Data for the task
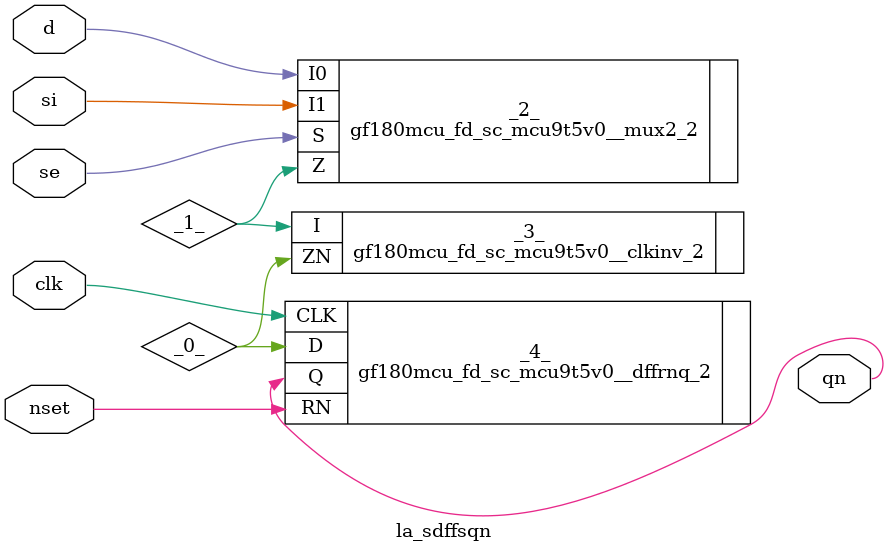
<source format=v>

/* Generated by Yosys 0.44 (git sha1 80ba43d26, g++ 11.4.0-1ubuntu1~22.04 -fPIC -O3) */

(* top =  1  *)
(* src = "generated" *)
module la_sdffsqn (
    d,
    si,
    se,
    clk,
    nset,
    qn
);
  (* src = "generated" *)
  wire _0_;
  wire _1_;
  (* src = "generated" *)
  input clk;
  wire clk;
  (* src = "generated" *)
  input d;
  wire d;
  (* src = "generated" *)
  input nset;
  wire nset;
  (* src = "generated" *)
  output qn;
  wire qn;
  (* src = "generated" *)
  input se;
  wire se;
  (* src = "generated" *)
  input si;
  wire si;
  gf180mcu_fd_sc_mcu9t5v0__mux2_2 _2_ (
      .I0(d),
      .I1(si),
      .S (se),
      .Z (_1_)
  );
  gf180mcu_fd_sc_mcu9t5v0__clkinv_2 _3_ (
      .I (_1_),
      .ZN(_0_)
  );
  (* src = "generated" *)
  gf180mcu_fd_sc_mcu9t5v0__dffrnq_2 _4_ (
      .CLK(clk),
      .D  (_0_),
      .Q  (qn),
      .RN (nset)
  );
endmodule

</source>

Assigned task
Go through the material and copy each line that contains "input".

Output for this exercise
  input clk;
  input d;
  input nset;
  input se;
  input si;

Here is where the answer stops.